→ **O que fazer**:
A: Segundo o trecho, quantas histórias curtas compõem O HOMEM QUE PASSEIA?
B: Transcreva uma parte do trecho, começando em "Jiro Taniguchi teve" e seguindo até "na cultura japonesa.".

→ **Trecho fornecido**:
......

A noite foi conturbada, a semana foi conturbada, o trabalho da semana não rendeu e o dia não vai render. Queria escrever sobre outro assunto, mas hoje a virapágina sai com um texto de arquivo: a resenha de O HOMEM QUE PASSEIA, de Jiro Taniguchi, que saiu na Folha de S. Paulo em 2017.
É um dos meus quadrinhos preferidos da vida. Se puder, leve ele para um passeio e leia.
Jiro Taniguchi teve carreira de mais de 40 anos no quadrinho japonês. Entre histórias policiais, de aventura, ficção histórica e eróticas, ficou mais conhecido no ocidente por HQs contemplativas e delicadas, que remetem aos aspectos da placidez e da ponderação na cultura japonesa.
O HOMEM QUE PASSEIA é o epítome desta fase e destes temas na sua obra. Produzida no início dos anos 1990, a sequência de contos ganha sua primeira edição nacional sincronizada, por coincidência ou não, com a morte do autor em fevereiro [de 2017], aos 69 anos.
O prefácio brasileiro por Hermano Vianna faz uma comparação certeira entre as pequenas histórias – são dezoito, por volta das dez páginas cada – com os haicais. Tal como a tradição da forma poética, os episódios geralmente exaltam algum aspecto da natureza; de repente, têm uma quebra, abrupta; ali, a narrativa quase sempre se fecha.
O personagem inominado de Taniguchi não caminha por exercício e geralmente caminha sem meta. Pode ser uma caminhada voltando do trabalho. Um passeio pela montanha ou pelo centro comercial. Visitar um parque, margear um rio. Caminhar bêbado. Ele nunca corre, tampouco usa tênis ou traje de esportista. Muitas vezes está com seu terno de sarariman.
A caminhada pode ter um propósito, como levar o cachorro para passear ou carregar uma tela de junco da loja até em casa. Faz parte das caminhadas parar quando bem se entende – para subir numa árvore e admirar o poente, para tomar água da torneira, para invadir a piscina pública depois do horário. Para ler um livro num café.

......

→ **Seção de dados**:
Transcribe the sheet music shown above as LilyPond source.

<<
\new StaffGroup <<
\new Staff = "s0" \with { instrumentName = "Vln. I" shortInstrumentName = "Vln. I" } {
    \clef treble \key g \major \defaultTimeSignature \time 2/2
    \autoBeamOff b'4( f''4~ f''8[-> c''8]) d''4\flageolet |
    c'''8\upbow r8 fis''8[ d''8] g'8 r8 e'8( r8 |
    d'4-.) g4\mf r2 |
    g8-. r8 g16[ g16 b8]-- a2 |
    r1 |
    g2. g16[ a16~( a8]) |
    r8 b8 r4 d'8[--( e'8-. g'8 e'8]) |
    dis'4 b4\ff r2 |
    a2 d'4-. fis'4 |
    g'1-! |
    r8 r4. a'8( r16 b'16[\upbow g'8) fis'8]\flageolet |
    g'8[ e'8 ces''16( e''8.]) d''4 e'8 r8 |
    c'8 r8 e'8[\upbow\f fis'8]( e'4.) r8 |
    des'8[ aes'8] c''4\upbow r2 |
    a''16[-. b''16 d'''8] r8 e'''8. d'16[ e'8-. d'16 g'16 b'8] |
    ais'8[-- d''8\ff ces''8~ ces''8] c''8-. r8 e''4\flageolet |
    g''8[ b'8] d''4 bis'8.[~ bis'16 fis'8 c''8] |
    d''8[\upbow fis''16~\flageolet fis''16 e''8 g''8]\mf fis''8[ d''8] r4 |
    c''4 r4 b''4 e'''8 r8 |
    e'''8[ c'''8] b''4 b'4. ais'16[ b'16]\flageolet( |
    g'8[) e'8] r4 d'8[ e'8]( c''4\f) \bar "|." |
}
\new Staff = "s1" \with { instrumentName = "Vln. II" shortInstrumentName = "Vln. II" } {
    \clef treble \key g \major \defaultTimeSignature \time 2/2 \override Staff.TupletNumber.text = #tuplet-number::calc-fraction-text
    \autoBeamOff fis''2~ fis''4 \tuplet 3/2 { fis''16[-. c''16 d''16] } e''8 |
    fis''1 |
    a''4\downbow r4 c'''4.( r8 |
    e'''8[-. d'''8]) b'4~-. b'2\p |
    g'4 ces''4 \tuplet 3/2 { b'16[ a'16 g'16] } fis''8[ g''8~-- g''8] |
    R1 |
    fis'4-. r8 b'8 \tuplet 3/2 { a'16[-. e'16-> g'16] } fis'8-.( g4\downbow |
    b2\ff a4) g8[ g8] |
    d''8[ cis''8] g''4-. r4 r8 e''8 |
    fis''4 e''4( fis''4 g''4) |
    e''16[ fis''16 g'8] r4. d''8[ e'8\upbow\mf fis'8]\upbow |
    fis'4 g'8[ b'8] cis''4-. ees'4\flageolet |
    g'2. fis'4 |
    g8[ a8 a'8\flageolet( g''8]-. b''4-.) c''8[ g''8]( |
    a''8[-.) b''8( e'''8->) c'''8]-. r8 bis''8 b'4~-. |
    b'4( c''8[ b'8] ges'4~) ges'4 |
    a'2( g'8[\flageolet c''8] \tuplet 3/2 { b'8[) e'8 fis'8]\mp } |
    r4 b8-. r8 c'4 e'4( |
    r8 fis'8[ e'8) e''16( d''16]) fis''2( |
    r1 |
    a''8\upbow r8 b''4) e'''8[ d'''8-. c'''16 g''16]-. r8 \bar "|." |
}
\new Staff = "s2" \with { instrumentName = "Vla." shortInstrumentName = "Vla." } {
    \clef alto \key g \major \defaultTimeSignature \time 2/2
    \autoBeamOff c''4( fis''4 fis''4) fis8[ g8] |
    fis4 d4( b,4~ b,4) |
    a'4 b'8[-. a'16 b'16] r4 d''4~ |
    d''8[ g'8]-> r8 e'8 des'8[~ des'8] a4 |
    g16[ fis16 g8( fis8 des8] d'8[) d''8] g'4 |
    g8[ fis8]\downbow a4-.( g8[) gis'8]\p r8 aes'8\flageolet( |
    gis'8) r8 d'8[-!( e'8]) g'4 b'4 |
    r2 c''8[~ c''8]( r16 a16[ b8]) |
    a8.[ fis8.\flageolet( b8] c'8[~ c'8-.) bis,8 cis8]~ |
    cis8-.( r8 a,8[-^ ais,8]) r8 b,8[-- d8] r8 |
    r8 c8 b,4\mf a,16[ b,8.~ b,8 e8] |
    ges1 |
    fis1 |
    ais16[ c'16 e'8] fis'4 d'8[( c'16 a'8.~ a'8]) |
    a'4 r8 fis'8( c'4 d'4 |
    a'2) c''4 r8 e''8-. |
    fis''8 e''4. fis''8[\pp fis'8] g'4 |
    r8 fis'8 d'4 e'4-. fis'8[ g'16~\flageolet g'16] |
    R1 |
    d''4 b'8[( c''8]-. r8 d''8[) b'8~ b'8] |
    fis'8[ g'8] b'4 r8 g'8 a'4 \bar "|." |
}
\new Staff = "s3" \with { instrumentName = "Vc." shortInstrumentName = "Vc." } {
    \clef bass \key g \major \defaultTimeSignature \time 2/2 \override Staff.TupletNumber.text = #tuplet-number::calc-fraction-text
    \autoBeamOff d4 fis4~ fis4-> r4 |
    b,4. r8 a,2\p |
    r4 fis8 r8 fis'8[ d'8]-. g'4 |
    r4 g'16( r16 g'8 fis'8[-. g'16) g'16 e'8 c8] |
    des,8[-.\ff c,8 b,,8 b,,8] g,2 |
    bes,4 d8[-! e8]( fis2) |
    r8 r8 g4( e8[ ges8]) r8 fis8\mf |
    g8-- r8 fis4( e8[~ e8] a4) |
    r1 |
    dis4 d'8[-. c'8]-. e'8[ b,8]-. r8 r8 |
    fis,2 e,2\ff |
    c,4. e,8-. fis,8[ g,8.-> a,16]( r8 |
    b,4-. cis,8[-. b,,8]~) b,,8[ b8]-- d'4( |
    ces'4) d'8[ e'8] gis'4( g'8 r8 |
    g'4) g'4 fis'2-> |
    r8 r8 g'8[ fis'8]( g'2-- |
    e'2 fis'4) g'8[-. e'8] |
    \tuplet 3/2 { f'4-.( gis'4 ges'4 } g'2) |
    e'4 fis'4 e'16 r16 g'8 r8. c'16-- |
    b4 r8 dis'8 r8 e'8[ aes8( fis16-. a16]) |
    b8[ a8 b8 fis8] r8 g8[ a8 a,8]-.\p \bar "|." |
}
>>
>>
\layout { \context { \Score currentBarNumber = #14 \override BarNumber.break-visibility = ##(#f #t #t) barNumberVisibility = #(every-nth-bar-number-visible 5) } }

......

→ **Respostas por tarefa**:
A: São dezoito histórias.

B:
Jiro Taniguchi teve carreira de mais de 40 anos no quadrinho japonês. Entre histórias policiais, de aventura, ficção histórica e eróticas, ficou mais conhecido no ocidente por HQs contemplativas e delicadas, que remetem aos aspectos da placidez e da ponderação na cultura japonesa.